> **Task brief**: Work through the records below and copy every line that includes "Tokyo".

[Provided entries Boundary: Start]

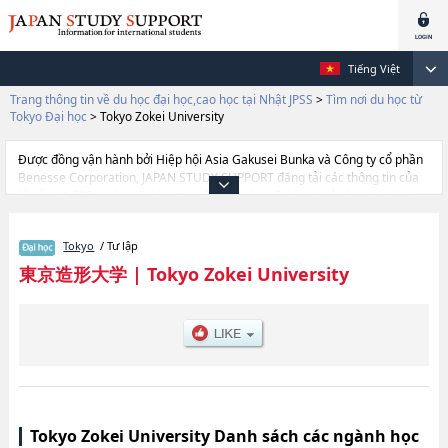
Tiếng Việt
Trang thông tin về du học đại học,cao học tại Nhật JPSS
>
Tìm nơi du học từ
Tokyo Đại học
>
Tokyo Zokei University
Được đồng vận hành bởi Hiệp hội Asia Gakusei Bunka và Công ty cổ phần
Benesse Corporation, JAPAN STUDY SUPPORT đăng tải các thông tin của
khoảng 1.300 trường đại học, cao học, trường đại học ngắn hạn, trường
chuyên môn đang tiếp nhận du học sinh.
Tại đây có đăng các thông tin chi tiết về Tokyo Zokei University, và thông
Tokyo
/ Tư lập
tin cần thiết dành cho du học sinh, như là về các Ngành Faculty of Design
and Fine Arts, thông tin về từng ngành học, thông tin liên quan đến thi
東京造形大学
|
Tokyo Zokei University
tuyển như số lượng tuyển sinh, số lượng trúng tuyển, cở sở trang thiết bị,
hướng dẫn địa điểm v.v...
Tokyo Zokei University Danh sách các ngành học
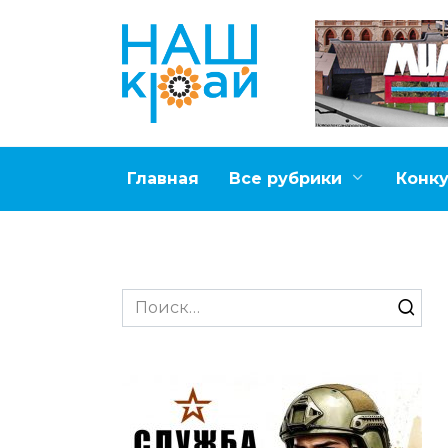
Перейти
к
содержанию
Главная
Все рубрики
Конк
Search
for:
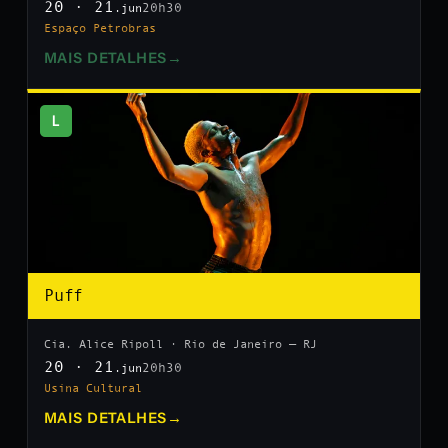
20 · 21
20h30
.jun
Espaço Petrobras
MAIS DETALHES
→
L
Puff
Cia. Alice Ripoll · Rio de Janeiro — RJ
20 · 21
20h30
.jun
Usina Cultural
MAIS DETALHES
→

[Provided entries Boundary: End]

> **Task answer**:
Tokyo Đại học
Tokyo Zokei University
Tại đây có đăng các thông tin chi tiết về Tokyo Zokei University, và thông
Tokyo
Tokyo Zokei University
Tokyo Zokei University Danh sách các ngành học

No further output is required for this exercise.